→ ТЕКСТ ДЛЯ ЧТЕНИЯ
********

С самого начала у молодого царя появились постоянные помощники и советчики из числа его августейших родственников. В первую очередь это были великий князь Михаил Николаевич, младший брат Александра II, председательствующий в Государственном совете; генерал-адмирал дядя Алексей; муж его сестры, претендовавший на генерал-адмиральский пост, великий князь Александр Михайлович (Сандро); другой брат отца – московский генерал-губернатор дядя Сергей, влияние которого было тем более сильным, что он являлся супругом Елизаветы Федоровны (Эллы) – сестры Алисы. Этот ряд следует дополнить и старшим из братьев покойного императора великим князем Владимиром Александровичем с супругой тетей Михен и их детьми – многочисленными «владимировичми»; и великим князем Константином Константиновичам с женой Елизаветой Маврикиевной; и с самым «военным человеком» во всей императорской фамилии – великим князем Николаем Николаевичем (Николашей). За каждым из этих имен стояли определенные силы и круги, и вокруг нового императора постоянно плелась паутина интриг и велась непрерывная борьба за влияние. Единственным человеком вне царской фамилии, пользовавшимся огромным авторитетом и полным доверием у Николая, являлся обер-прокурор Синода К. П. Победоносцев, которому в отличие от других дозволялось бывать у государя, когда он сам находил это нужным.

Массированное давление со всех сторон и недостаточное собственная компетентность вызывали у Николая целый комплекс негативных ощущений: робость, неуверенность, чувство подавленности и т. д. «Не знаю, кто сказал о Цезаре, - заметил французский посол в России Морис Палеолог, - что у него «все пороки и ни одного недостатка». У Николая II нет ни одного порока, но у него наихудший для самодержавного монарха недостаток: отсутствие личности. Он всегда подчиняется. Его волю обходят, обманывают или подавляют; она никогда не импонирует прямым и самостоятельным актом. В этом отношении у него много черт сходства с Людовиком XV, у которого создание своей природной слабости поддерживало постоянный страх быть порабощенным. Отсюда у того и другого в равной степени наклонность к скрытностям.

********

→ ИСХОДНЫЕ МАТЕРИАЛЫ
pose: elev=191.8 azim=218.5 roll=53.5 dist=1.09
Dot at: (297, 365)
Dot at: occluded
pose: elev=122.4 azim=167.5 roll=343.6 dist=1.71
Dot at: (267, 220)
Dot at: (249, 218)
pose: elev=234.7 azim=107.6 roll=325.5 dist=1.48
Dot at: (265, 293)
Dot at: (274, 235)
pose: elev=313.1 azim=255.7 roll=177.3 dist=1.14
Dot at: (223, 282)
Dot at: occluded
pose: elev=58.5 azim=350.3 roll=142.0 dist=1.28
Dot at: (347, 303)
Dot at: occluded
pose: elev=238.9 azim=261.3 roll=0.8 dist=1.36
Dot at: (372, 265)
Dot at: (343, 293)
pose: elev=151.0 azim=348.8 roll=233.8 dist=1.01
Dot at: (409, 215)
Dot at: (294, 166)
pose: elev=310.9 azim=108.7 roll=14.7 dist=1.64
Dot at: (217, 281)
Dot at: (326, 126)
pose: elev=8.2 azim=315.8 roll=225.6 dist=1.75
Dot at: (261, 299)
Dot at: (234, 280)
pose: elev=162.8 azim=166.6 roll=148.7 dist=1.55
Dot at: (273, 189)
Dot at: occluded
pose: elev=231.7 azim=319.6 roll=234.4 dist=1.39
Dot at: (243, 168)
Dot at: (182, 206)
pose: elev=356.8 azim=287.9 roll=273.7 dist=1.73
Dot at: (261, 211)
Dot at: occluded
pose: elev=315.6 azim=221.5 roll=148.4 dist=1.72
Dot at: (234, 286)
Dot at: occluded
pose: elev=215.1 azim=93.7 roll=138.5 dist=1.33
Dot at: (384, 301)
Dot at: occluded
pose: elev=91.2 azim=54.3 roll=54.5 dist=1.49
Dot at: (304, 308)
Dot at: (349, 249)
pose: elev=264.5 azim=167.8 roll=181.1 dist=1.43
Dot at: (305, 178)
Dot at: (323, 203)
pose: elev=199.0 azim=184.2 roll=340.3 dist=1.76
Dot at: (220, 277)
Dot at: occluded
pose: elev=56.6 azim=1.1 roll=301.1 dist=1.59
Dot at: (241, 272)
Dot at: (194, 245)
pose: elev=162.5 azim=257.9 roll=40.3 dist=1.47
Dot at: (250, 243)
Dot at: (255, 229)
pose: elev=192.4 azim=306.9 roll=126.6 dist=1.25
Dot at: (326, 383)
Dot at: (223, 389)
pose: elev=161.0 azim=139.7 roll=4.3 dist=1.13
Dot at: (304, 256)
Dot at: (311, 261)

********

→ ЗАДАНИЯ
1. Кто, согласно тексту о молодом царе и его окружении, был единственным человеком вне царской фамилии, которому Николай полностью доверял?
2. Перепишите дословно фрагмент текста о молодом царе и его окружении, начиная со слов "Массированное давление со" и заканчивая словами "наклонность к скрытностям.".

→ ОТВЕТЫ
1. Обер-прокурор Синода К. П. Победоносцев.

2.
Массированное давление со всех сторон и недостаточное собственная компетентность вызывали у Николая целый комплекс негативных ощущений: робость, неуверенность, чувство подавленности и т. д. «Не знаю, кто сказал о Цезаре, - заметил французский посол в России Морис Палеолог, - что у него «все пороки и ни одного недостатка». У Николая II нет ни одного порока, но у него наихудший для самодержавного монарха недостаток: отсутствие личности. Он всегда подчиняется. Его волю обходят, обманывают или подавляют; она никогда не импонирует прямым и самостоятельным актом. В этом отношении у него много черт сходства с Людовиком XV, у которого создание своей природной слабости поддерживало постоянный страх быть порабощенным. Отсюда у того и другого в равной степени наклонность к скрытностям.